(EXERCISE AIM) Extract all lines that hold "inches" from the records below.

(DATA FOR ANALYSIS)
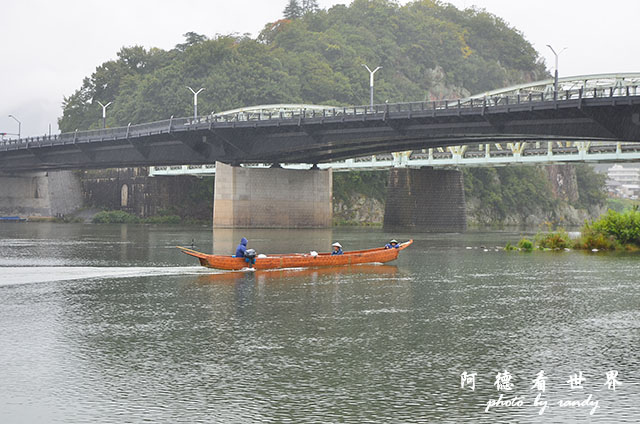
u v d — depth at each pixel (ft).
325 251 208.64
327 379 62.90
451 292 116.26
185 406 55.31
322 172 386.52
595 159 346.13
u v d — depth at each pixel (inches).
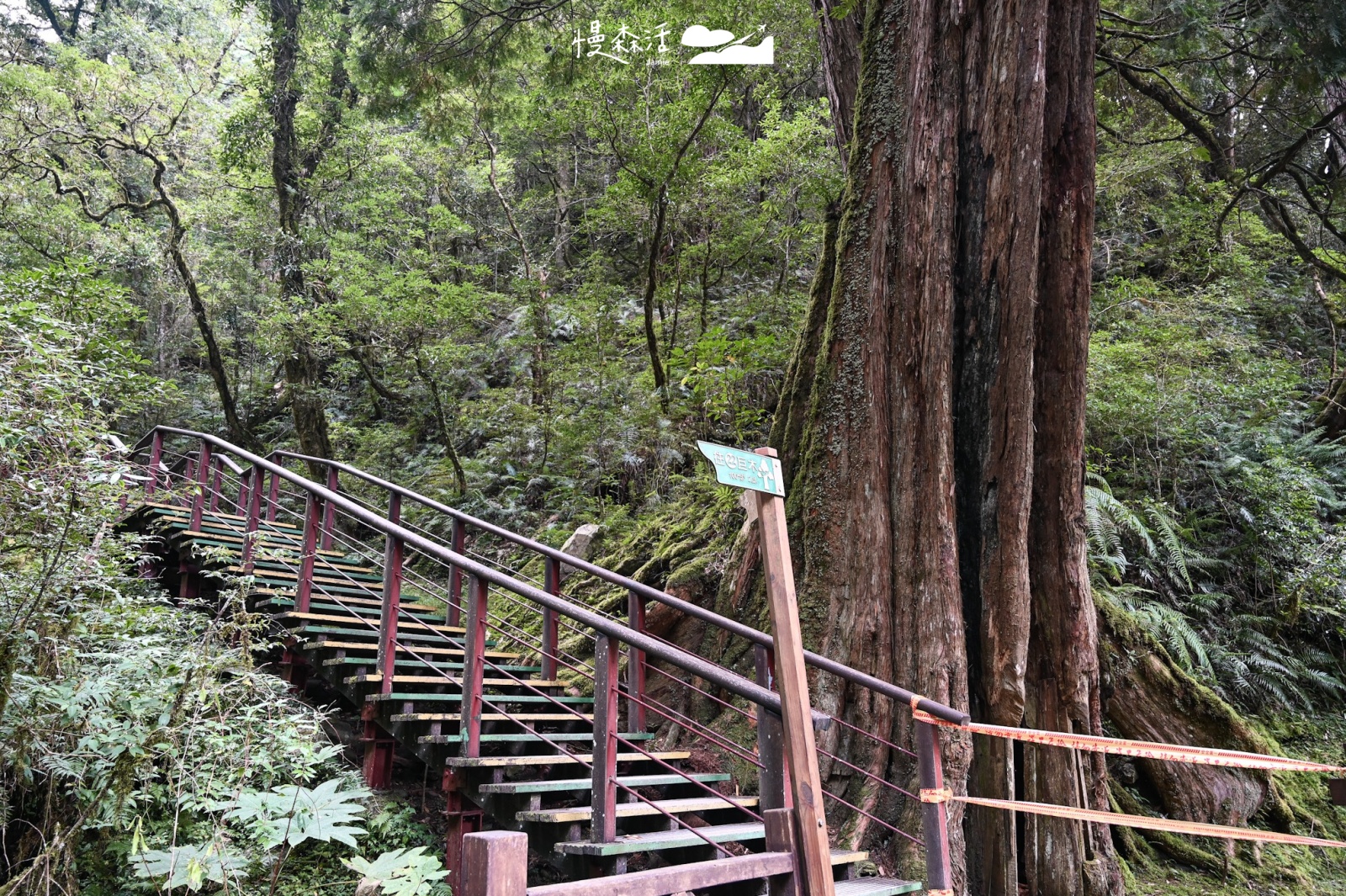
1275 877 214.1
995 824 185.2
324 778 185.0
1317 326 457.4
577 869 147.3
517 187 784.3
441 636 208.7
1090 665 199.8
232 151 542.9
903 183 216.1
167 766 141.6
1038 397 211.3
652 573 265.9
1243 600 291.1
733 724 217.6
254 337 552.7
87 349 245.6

---

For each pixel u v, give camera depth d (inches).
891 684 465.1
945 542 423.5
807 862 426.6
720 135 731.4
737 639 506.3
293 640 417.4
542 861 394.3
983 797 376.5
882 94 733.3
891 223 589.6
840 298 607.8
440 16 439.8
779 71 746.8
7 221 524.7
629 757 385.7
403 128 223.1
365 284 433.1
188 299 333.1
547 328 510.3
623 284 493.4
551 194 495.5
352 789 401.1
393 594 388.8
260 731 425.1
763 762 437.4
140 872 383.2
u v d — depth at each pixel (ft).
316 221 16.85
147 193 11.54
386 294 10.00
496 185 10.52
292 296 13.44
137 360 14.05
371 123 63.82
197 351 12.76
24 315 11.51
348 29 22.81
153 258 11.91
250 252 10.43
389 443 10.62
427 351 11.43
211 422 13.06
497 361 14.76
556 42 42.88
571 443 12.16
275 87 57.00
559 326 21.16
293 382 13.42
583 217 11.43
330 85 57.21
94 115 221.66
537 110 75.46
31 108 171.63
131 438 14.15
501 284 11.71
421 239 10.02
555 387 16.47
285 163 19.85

(PROBLEM SOLUTION)
u v d — depth at each pixel (inches).
For each pixel u v, give camera depth d (inches).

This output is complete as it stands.